Boris Johnson faced fresh calls to ease international travel restrictions as the fallout continued from a decision to abandon plans for a new watchlist.
The idea of an “amber watchlist” for countries at risk of being moved into the red category has been ditched following ministerial infighting, Tory backbench opposition and criticism from the travel industry.
Whitehall sources have blamed Transport Secretary Grant Shapps for the fiasco, while Labour accused the Government of being responsible for “reckless U-turns and confusion”.
Meanwhile, it has emerged the head of the Joint Biosecurity Centre (JBC), which advises on the travel rules, has quietly left her post without a successor being appointed.
The amber watchlist plan was killed off on Monday but the bitter briefing wars around the policy continued in Westminster, with Mr Shapps the focus of attention.
“The Department for Transport came up with this policy, briefed it, briefed against it, then blamed the Prime Minister,” a Whitehall source told The Times.

- Raw data -
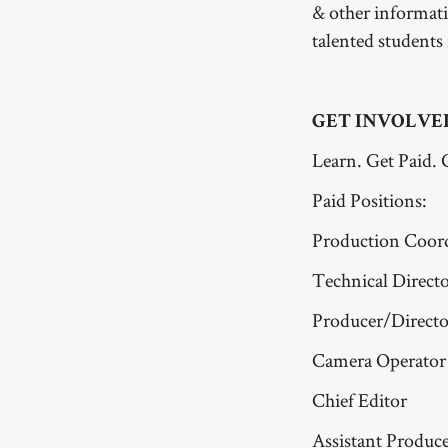
& other informat
talented students
GET INVOLVE
Learn. Get Paid. 
Paid Positions:
Production Coor
Technical Direct
Producer/Directo
Camera Operator
Chief Editor
Assistant Produc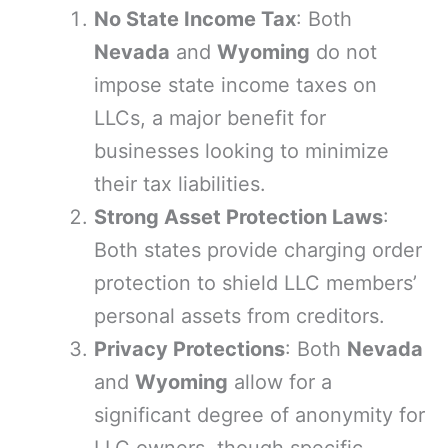
No State Income Tax
: Both
Nevada
and
Wyoming
do not
impose state income taxes on
LLCs, a major benefit for
businesses looking to minimize
their tax liabilities.
Strong Asset Protection Laws
:
Both states provide charging order
protection to shield LLC members’
personal assets from creditors.
Privacy Protections
: Both
Nevada
and
Wyoming
allow for a
significant degree of anonymity for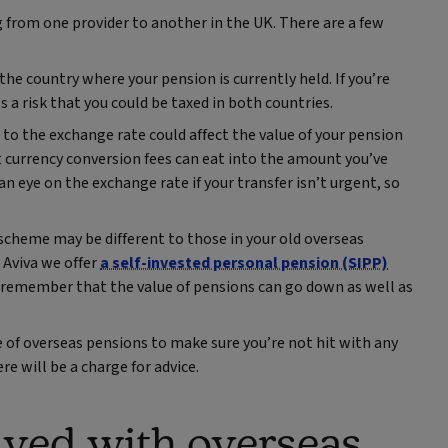
 from one provider to another in the UK. There are a few
he country where your pension is currently held. If you’re
 a risk that you could be taxed in both countries.
to the exchange rate could affect the value of your pension
hat currency conversion fees can eat into the amount you’ve
an eye on the exchange rate if your transfer isn’t urgent, so
cheme may be different to those in your old overseas
Aviva we offer
a self-invested personal pension (SIPP)
 remember that the value of pensions can go down as well as
e of overseas pensions to make sure you’re not hit with any
ere will be a charge for advice.
lved with overseas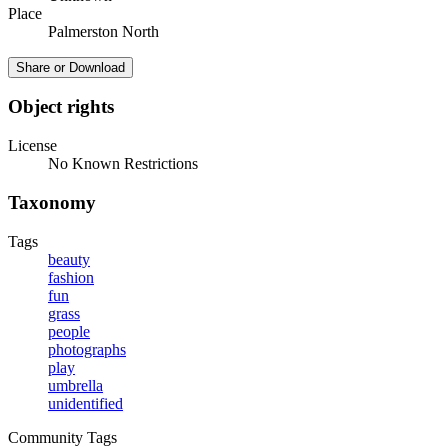
Place
Palmerston North
Share or Download
Object rights
License
No Known Restrictions
Taxonomy
Tags
beauty
fashion
fun
grass
people
photographs
play
umbrella
unidentified
Community Tags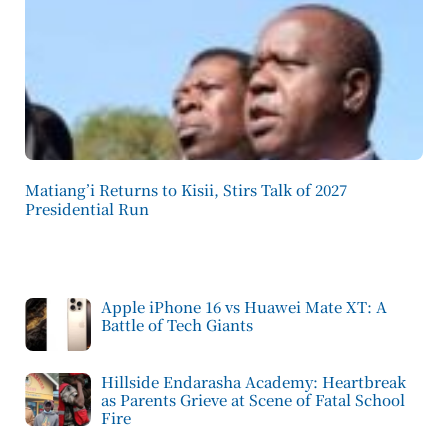
Matiang’i Returns to Kisii, Stirs Talk of 2027
Presidential Run
Apple iPhone 16 vs Huawei Mate XT: A
Battle of Tech Giants
Hillside Endarasha Academy: Heartbreak
as Parents Grieve at Scene of Fatal School
Fire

- What the exercise asks -
In the article on the dropped travel watchlist, who do Whitehall sources blame for the fiasco?

- Answer section -
Transport Secretary Grant Shapps.